Tarefa proposta 1
Selecione nas entradas todas as linhas que contêm a palavra "treble", levando em conta a diferença entre maiúsculas e minúsculas.

Texto fornecido

No primeiro dia outubro, o Conselho de Comunicação Social (CCS) se reuniu pela terceira vez. Na semana passada foi publicada a transcrição que deixa claro que o CCS ainda está ocupado com a constituição da sua própria infraestrutura. (1) Parece ser um processo técnico de pouca relevância social, mas não é. Como demonstra esse documento, foi discutido, sobretudo, a estrutura de um futuro site que tenha caráter interativo. “Com essas mudanças é possível enviar sugestões para os membros do Conselho e acompanhar as notícias sobre os trabalhos desenvolvidos e a repercussão nas redes sociais”, informa uma nota da Agencia do Senado. (2)
Levando a sério a ideia da interatividade significaria que sugestões enviadas pelos cidadãos deveriam potencialmente provocar uma repercussão no trabalho do CCS e até transformar-se em eixos de trabalho. Mas se isso pode e deveria acontecer, ainda é um tema controverso como deixou claro o debate da reunião. Contrário a uma postura ativa e propositiva do conselho pronunciou-se, por exemplo, o Nascimento Silva que insistiu que as atividades deveriam partir sempre de “um diagnóstico dos projetos aprovados no Congresso ou em tramitação nas Comissões de Ciência e Tecnologia da Câmara e do Senado.” Dito de outra forma: a função do CCS seria auxiliar e só auxiliar, ponto.
Outra expectativa expressou a conselheira Maria José Braga, que vê o CCS “como órgão auxiliar [do Congresso] que deve ser também propositivo.” Essa ideia é apoiada por mais membros, como por exemplo o Alexandre Kruel Jobim, que acredita que “seria inaceitável – ser um Conselho completamente passivo, esperando que o Congresso chame para nós discutirmos.” Entretanto, segundo ele, existe um problema: uma atuação ativa do CCS poderia implicar “uma coisa inconstitucional e ilegal” porque o atual regime interno do conselho não a permite.
Ainda que o conselho mude o seu estado legal está em xeque a pergunta sobre quão ativo deveria ser o CCS. “A partir do momento em que o Congresso verifica que o Conselho tem a agregar, em temas comuns… Isso não quer dizer que não possamos aqui discutir e eleger as prioridades que o Conselho entende”, disse Kruel Jobim e agrega: “Mas eu não gostaria que o Conselho tivesse a pretensão de pautar os Parlamentares, porque isso seria, com todo respeito, igual ao que aconteceu e, na minha visão, gerou certo esvaziamento do Conselho em gestões anteriores”.

Seção de dados

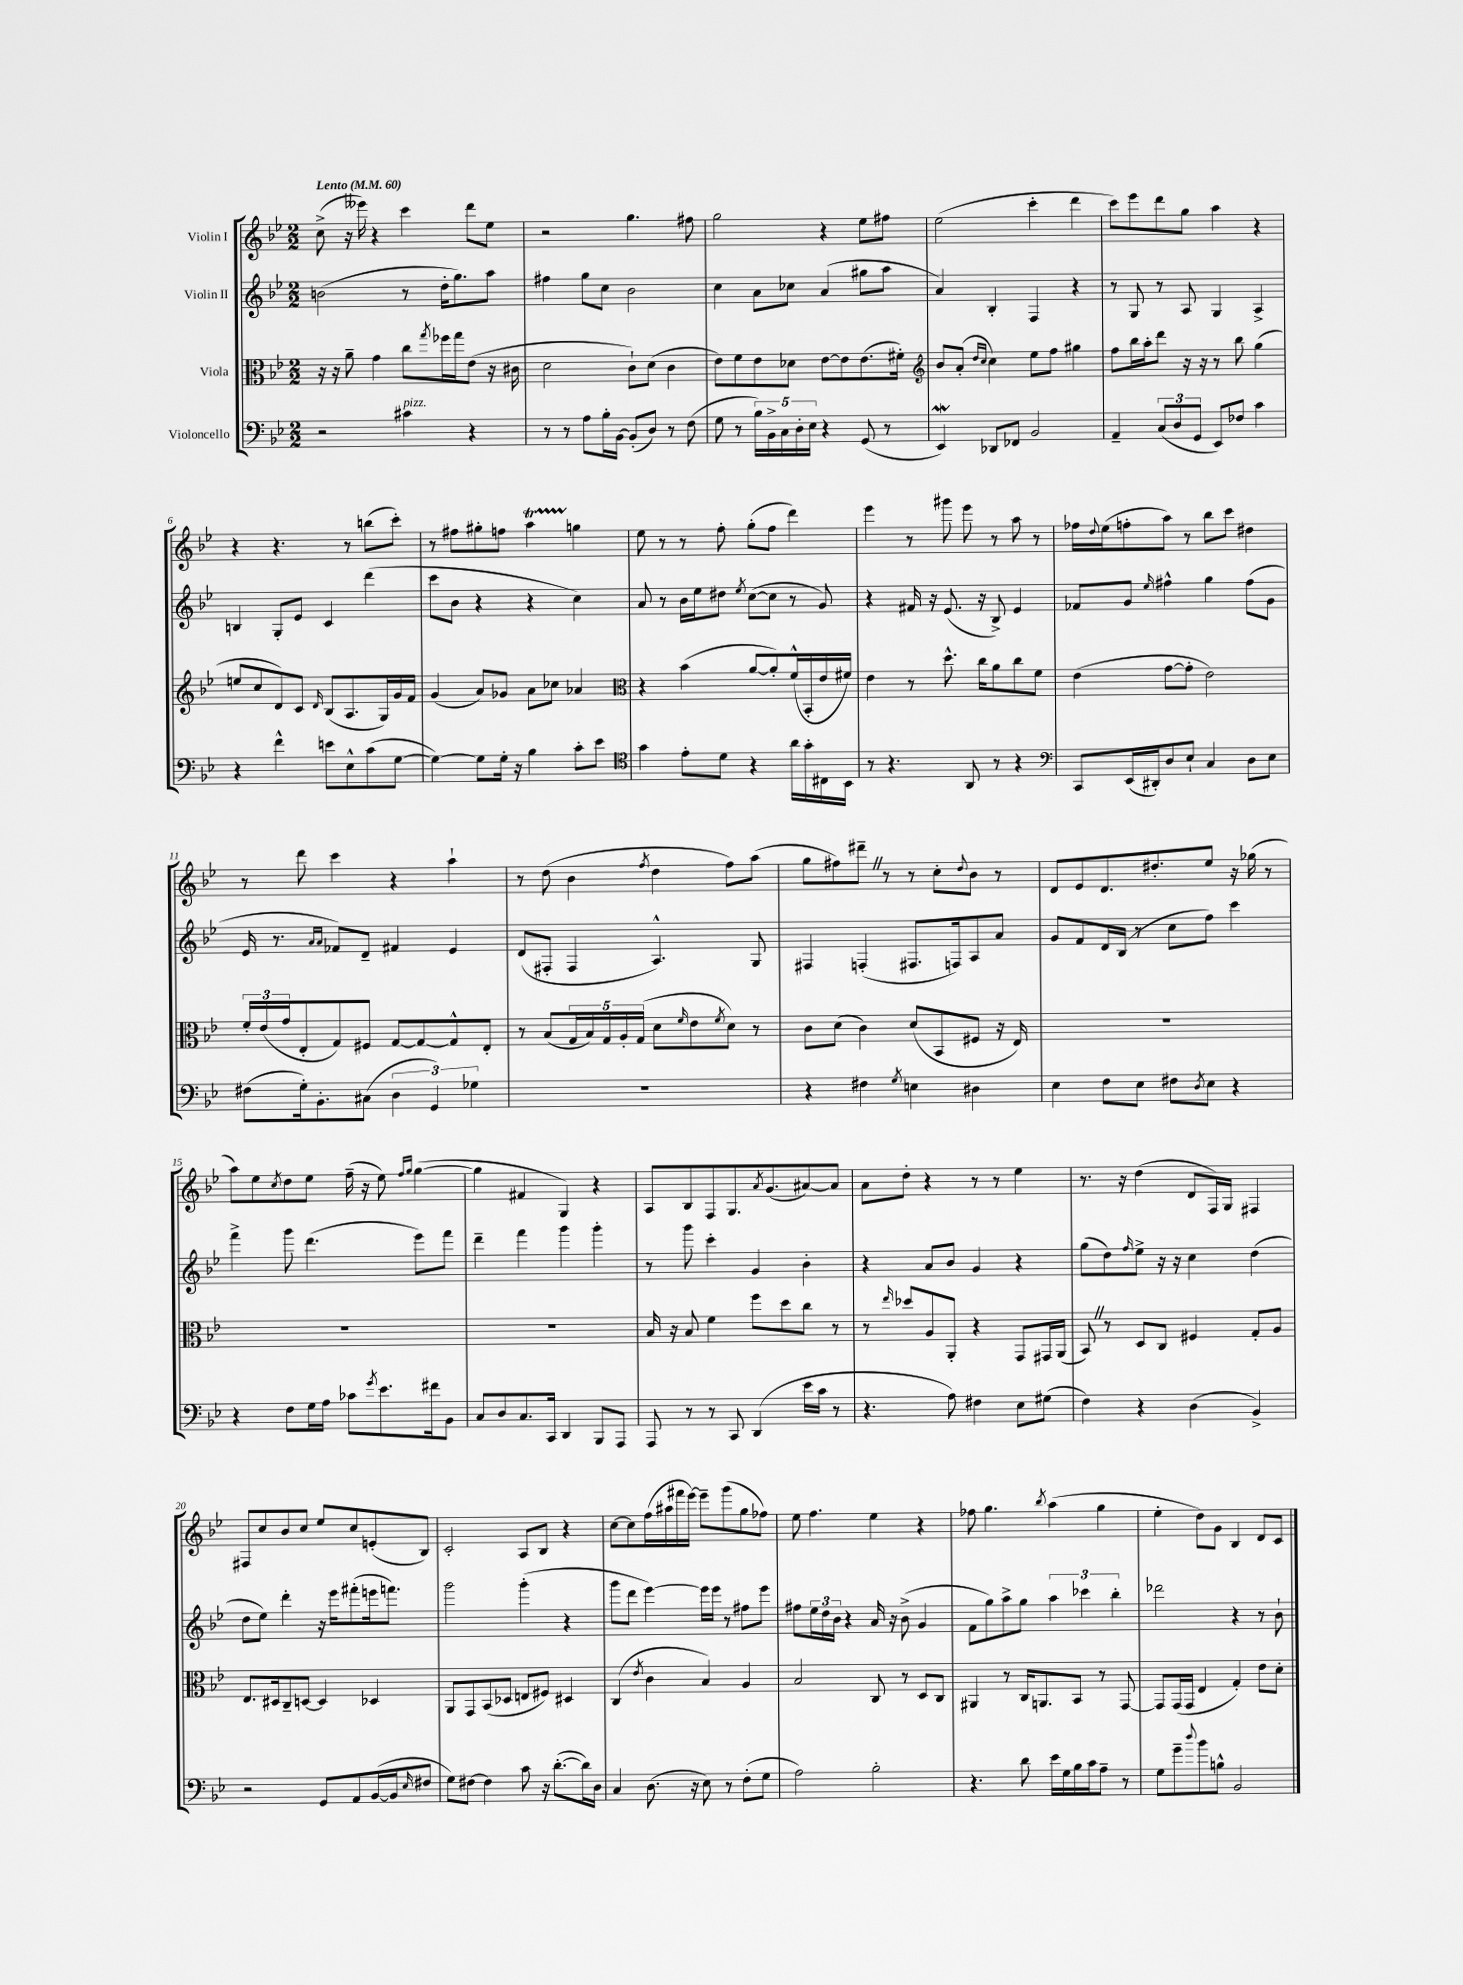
<<
\new StaffGroup <<
\new Staff = "s0" \with { instrumentName = "Violin I" } {
    \clef treble \key bes \major \numericTimeSignature \time 2/2 \tempo "Lento" 4 = 60
    c''8->( r16 eeses'''16) r4 c'''4 d'''8 ees''8 |
    r2 g''4. fis''8 |
    g''2 r4 ees''8 fis''8 |
    ees''2( c'''4-. d'''4 |
    c'''8) ees'''8 d'''8 g''8 a''4 r4 |
    r4 r4. r8 b''8( c'''8-.) |
    r8 fis''8 gis''8-. f''8 a''4\startTrillSpan g''4\stopTrillSpan |
    ees''8 r8 r8 f''8-. g''8-.( f''8 d'''4) |
    ees'''4 r8 gis'''8 ees'''8 r8 a''8 r8 |
    fes''16 \appoggiatura { d''8 } ees''16( f''8-. a''8) r8 bes''8 c'''8 dis''4 |
    r8 d'''8 c'''4 r4 a''4-! |
    r8 d''8( bes'4 \acciaccatura { f''8 } d''4 f''8) a''8( |
    g''8 fis''8) dis'''8-- \once \override BreathingSign.text = \markup { \musicglyph "scripts.caesura.straight" } \breathe r8 r8 c''8-. \appoggiatura { d''8 } bes'8 r8 |
    d'8 ees'8 d'8. dis''8.-. ees''8 r16 ges''16( r8 |
    a''8) ees''8 \acciaccatura { c''8 } d''8 ees''8 f''16--( r16 ees''8) \grace { f''16 g''16 } g''4~( |
    g''4 fis'4 g4) r4 |
    a8 bes8 f8 g8. \acciaccatura { a'8 } g'8.( ais'8~) ais'8 |
    a'8 d''8-. r4 r8 r8 ees''4 |
    r8. r16 d''4( d'8 f16) g16 fis4 |
    fis8 c''8 bes'8 c''8 ees''8 c''8 e'8-.( bes8) |
    c'2-. a8 bes8 r4 |
    c''8~ c''8 f''16( ais''16 fis'''16 ees'''16~) ees'''8-- g'''8( g''8 fes''8) |
    ees''8 f''4. ees''4 r4 |
    fes''8 g''4. \acciaccatura { bes''8 } a''4( g''4 |
    ees''4-. d''8) g'8 bes4 d'8 c'8 \bar "|." |
}
\new Staff = "s1" \with { instrumentName = "Violin II" } {
    \clef treble \key bes \major \numericTimeSignature \time 2/2
    b'2( r8 d''16-. g''8.) a''8 |
    fis''4 g''8 c''8 bes'2 |
    c''4 a'8 ces''8 a'4( gis''8 a''8 |
    a'4) bes4-. f4 r4 |
    r8 g8 r8 a8 g4 a4-> |
    b4 g8-. ees'8 c'4 d'''4( |
    c'''8 bes'8 r4 r4 c''4) |
    a'8 r8 bes'16 ees''16 dis''8 \acciaccatura { ees''8 } c''8~( c''8 r8 g'8) |
    r4 fis'16 r16 ees'8.( r16 bes8->) ees'4 |
    fes'8 g'8 \grace { ees''16 } fis''4-^ g''4 fis''8( g'8 |
    ees'16 r8. \grace { a'16 a'16 } fes'8) d'8-- fis'4 ees'4 |
    d'8( fis8-. fis4 a4.-^) g8 |
    fis4 f4-.( fis8. f16) a8 a'8 |
    g'8 f'8 d'16 bes16( r8 c''8 f''8) c'''4 |
    f'''4-> g'''8 d'''4.( ees'''8) f'''8 |
    d'''4-- f'''4 g'''4 g'''4-. |
    r8 g'''8 c'''4-. g'4 bes'4-. |
    r4 a'8 bes'8 g'4 r4 |
    g''8( d''8) \grace { f''16 } ees''8-> r16 r16 c''4 d''4( |
    d''8 ees''8) d'''4-. r16 ees'''16 fis'''8-.( e'''16 f'''8.) |
    g'''2 g'''4-.( r4 |
    g'''8 d'''8 ees'''4~) ees'''16 ees'''16 r8 fis''8 ees'''8 |
    fis''8 \tuplet 3/2 { ees''16 d''16 bes'16 } r4 a'16 r16 bes'8->( g'4 |
    f'8 g''8) a''8-> g''8 \tuplet 3/2 { a''4 ces'''4 bes''4-. } |
    des'''2 r4 r8 bes'8-! \bar "|." |
}
\new Staff = "s2" \with { instrumentName = "Viola" } {
    \clef alto \key bes \major \numericTimeSignature \time 2/2
    r16 r16 a'8-- g'4 c''8 \acciaccatura { g''8 } fes''16 g''16 ees'8( r16 cis'16 |
    d'2 c'8-!) d'8( c'4 |
    ees'8) f'8 ees'8 des'8 ees'8~ ees'8 ees'8.( fis'16-.) |
    \clef treble bes'8 a'8-.( \grace { d''16 c''16 } c''4) ees''8 f''8 gis''4 |
    f''8 bes''16 a''16-. d'''8 r16 r16 r8 bes''8 g''4( |
    e''8 c''8 d'8) c'8 \grace { d'16 } bes8( a8. g16) g'16 f'16 |
    g'4( a'8) ges'8 a'8 ces''8 aes'4 |
    \clef alto r4 bes'4( a'8~ a'8-.) f'16-^( bes,16-. ees'16 fis'16) |
    ees'4 r8 d''8.-^ c''16 a'8 c''8 f'8 |
    ees'4( g'8~ g'8-. ees'2) |
    \tuplet 3/2 { f'16-. ees'16( g'16 } ees8-. g8) fis8 g8~ g8~ g8-^ ees8-. |
    r8 bes8( \tuplet 5/4 { g16 bes16) g16 a16-. g16( } d'8 \grace { f'16 } ees'8 \acciaccatura { f'8 } d'8) r8 |
    c'8 d'8( c'4) d'8( bes,8 fis8 r16 ees16) |
    R1 |
    R1 |
    R1 |
    bes16 r16 bes8 f'4 f''8 d''8 c''8 r8 |
    r8 \grace { ees''16 } des''8 a8 a,8-. r4 g,8 gis,16 a,16( |
    bes,8) \once \override BreathingSign.text = \markup { \musicglyph "scripts.caesura.straight" } \breathe r8 d8 c8 fis4 g8-. a8 |
    ees8. dis16 c8-- d8~ d4 des4 |
    a,8 g,8 bes,8( des8 e8 fis8) dis4 |
    c4( \acciaccatura { ees'8 } c'4 bes4) a4 |
    bes2 c8 r8 d8 c8 |
    ais,4 r8 c16 a,8. bes,8 r8 g,8~ |
    g,8 g,16( g,16 ees4 g4-.) ees'8 d'8-. \bar "|." |
}
\new Staff = "s3" \with { instrumentName = "Violoncello" } {
    \clef bass \key bes \major \numericTimeSignature \time 2/2
    r2 cis'4^\markup { \italic "pizz." } r4 |
    r8 r8 a8 bes16-. bes,16~ bes,8-.( d8) r8 f8( |
    g8 r8 \tuplet 5/4 { bes16) bes,16-> c16 d16-. ees16 } r4 g,8( r8 |
    ees,4\mordent) des,8 fes,8 bes,2 |
    a,4-- \tuplet 3/2 { c8( d8 g,8 } ees,8) fes8 c'4 |
    r4 f'4-^ e'8 ees8-^ c'8( g8~ |
    g4~) g8 g16-. r16 bes4 c'8-. ees'8 |
    \clef tenor g'4 ees'8-. d'8 r4 a'16 g'16-. cis16 bes,16 |
    r8 r4. a,8 r8 r4 |
    \clef bass c,8 ees,16( dis,16-.) d8 ees8-! c4 d8 ees8 |
    fis8( g16-.) bes,8.-. cis8( \tuplet 3/2 { d4 g,4) ges4 } |
    R1 |
    r4 fis4 \acciaccatura { g8 } e4 dis4 |
    ees4 f8 ees8 fis8 \acciaccatura { d8 } ees8 r4 |
    r4 f8 g16 a16 ces'8 \acciaccatura { g'8 } ees'8. fis'16 bes,8 |
    c8 d8 c8. c,16 d,4 bes,,8 a,,8 |
    a,,8 r8 r8 c,8 d,4( ees'16 c'16 r8 |
    r4. a8) fis4 ees8 gis8( |
    f4) r4 d4( bes,4->) |
    r2 g,8 a,8 bes,16~( bes,16 \grace { ees16 } fis8 |
    g8) fis8~ fis4 c'8 r16 d'8.~-.( d'16) d16 |
    c4 d8.( r16 ees8) r8 f8-.( g8 |
    a2) bes2-. |
    r4. d'8 ees'16 g16 bes16 c'16 a8-- r8 |
    g8 g'8-- \appoggiatura { d''8 } bes'8 b8-^ bes,2 \bar "|." |
}
>>
>>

Tarefa proposta 2
No texto sobre o Conselho de Comunicação Social, qual conselheira vê o CCS como órgão auxiliar que deve ser também propositivo?

Resposta completa 1
    \clef treble \key bes \major \numericTimeSignature \time 2/2 \tempo "Lento" 4 = 60
    \clef treble \key bes \major \numericTimeSignature \time 2/2
    \clef treble bes'8 a'8-.( \grace { d''16 c''16 } c''4) ees''8 f''8 gis''4 |

Resposta completa 2
A conselheira Maria José Braga.